Antidepressants: experiences with the pharmacist
Some people think that pharmacists simply hand out medicines, however, they do a great deal more. Pharmacists are highly trained medical professionals, qualified to give...
The GP is usually the first point of contact for people seeking help with depression and other mental health problems and will normally provide ongoing support. However, where problems are more complicated the GP may refer people to a community mental health team (CMHT) for more specialist help. Some specialist teams accept referrals directly from families, social workers or voluntary groups.
The CMHT includes a number of workers with specialist knowledge and skills such as a mental health worker, psychiatrist, community psychiatric nurse (CPN), social worker, occupational therapist, clinical psychologist and outreach worker. There are different types of mental health teams that operate in out-patient clinics, hospitals, day centres, and team members may also visit people at home. There are separate teams who work with children and adolescents, and the elderly.
When someone is referred, they will be assessed and the team will decide who will work with each individual. People are usually allocated a ‘key worker’ who coordinates their treatment.
‘Home Treatment’ or ‘Crisis Resolution’ are teams that are available 24 hours a day for help in an emergency. They aim to treat people in the least restricted way and as close to home as possible.
CMHTs should work closely with the GP as both are involved in prescribing medicines. If a psychiatrist recommends or starts a prescription the GP must be informed so that he or she can issue prescriptions in the usual way and be aware of all the medicines a person is taking, to keep the medical records up to date. Usually any changes or alterations to the medicines will be decided by the psychiatrist but the GP still issues the prescription.
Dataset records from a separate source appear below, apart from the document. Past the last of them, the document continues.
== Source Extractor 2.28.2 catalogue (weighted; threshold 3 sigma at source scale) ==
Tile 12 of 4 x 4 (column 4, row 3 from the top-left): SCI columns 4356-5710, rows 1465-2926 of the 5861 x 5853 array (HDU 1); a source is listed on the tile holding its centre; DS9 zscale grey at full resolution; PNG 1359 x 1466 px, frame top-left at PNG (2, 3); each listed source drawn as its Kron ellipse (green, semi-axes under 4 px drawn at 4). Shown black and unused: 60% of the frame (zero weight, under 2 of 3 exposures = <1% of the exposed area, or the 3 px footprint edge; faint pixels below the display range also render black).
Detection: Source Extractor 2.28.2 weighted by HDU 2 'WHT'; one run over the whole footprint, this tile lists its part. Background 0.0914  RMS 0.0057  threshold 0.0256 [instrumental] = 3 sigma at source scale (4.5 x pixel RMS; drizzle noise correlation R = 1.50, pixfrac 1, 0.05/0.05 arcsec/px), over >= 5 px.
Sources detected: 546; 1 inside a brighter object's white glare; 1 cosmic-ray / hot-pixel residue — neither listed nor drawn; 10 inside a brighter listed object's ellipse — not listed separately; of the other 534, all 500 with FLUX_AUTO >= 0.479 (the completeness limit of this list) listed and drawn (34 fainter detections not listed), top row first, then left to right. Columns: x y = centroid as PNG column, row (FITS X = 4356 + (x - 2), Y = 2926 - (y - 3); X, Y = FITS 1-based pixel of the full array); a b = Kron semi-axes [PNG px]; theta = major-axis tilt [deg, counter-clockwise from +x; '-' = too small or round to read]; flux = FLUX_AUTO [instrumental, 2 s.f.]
Some CPNs are able to prescribe certain medicines. (See The psychiatrist and Treatment in hospital).
It was clear from our interviews that there were variations in the way care was organised by CMHT’ in different health trusts. People told us they had seen CMHTs for treatment in hospital, at out-patients clinics, or in their own homes. Usually they had been referred because of severe or recurrent problems and the GP felt they needed specialist help. Rachel felt that being looked after ‘in the community’ was preferable to being admitted to hospital. Collette found it helpful to speak to different health professionals who had experience with mental health issues, and knew about the different medicines and their effects.
Sometimes people are referred to the CMHT because the GP has concerns about their safety, or contact can be started in a crisis or an emergency such as an overdose, or being ‘sectioned’ under the Mental Health Act. (See Treatment in hospital).
Rachel has a long history of depressive episodes and has taken antidepressants at different times in her life. There have been several occasions when her care has been transferred to CMHT. “I thought I was going to kill myself, so I had emergency care and I was with the crisis team.” Hannah was referred to the crisis team on several occasions because she had taken an overdose. She was admitted to hospital, and when she returned home they visited her.
People who were felt to be at risk of harming themselves were sometimes visited at home by their key worker, in some instances daily, to give them their medicines. If the team were concerned that the person might take an overdose this was safer than allowing them a supply of their own at home.
Dina did not want to continue with the medicines she had been prescribed and felt she was being coerced by the CMHT: “They said I had to take it physically in front of them because, I mean, I didn’t want to take my medication basically – the only thing that they were doing were to bring the drugs and insist that I take the drugs.”
Although often people knew why they were being closely monitored, it could feel quite imposing. Others found that home visits gave them opportunities to talk to someone about how they were feeling or about the treatment, and get expert advice. Rachel found it difficult to leave the house, so home visits were helpful.
Sonia said her mental health team had “an open door policy” which meant that she could return to see them when she felt she needed to, without having to get a new referral from her GP.
Rachel was worried that she might not be able to access the CMHT once she had been discharged and that she would have to go through the referral process again if she needed further help.
lora thought mental health teams should work more preventatively, rather than waiting for a crisis. Several people were aware of a lack of continuity and “joined-up thinking” between the members of the mental health teams, the GP, and other therapists or counsellors they were seeing. Thomas felt frustrated that his GP, psychiatrist and psychologist seemed to have conflicting agendas: My psychologist… never focused on medication… He would see it as the psychiatrist’s job or the GP’s job. The GP and psychiatrist would see medicine as their job but not the talking therapies. So it was a complete non-communication between the people that I was seeing.”
Janet felt let down when she was transferred to the elderly care team: “It’s just hopeless, you never see the same person.”
Sonia sees a private therapist and found it was difficult being under the care of different health professionals. “They (CMHT) don’t like the fact that they have no awareness of what he’s [therapist] doing with me, equally he feels very frustrated because he feels that they’re stopping him from doing the work that he wants to do… He doesn’t agree with the medication I’m on, they want me to have therapy with them rather than him.” But Sonia preferred to see the private therapist because she had built a relationship with the person, and it was easier to fit appointments around her job.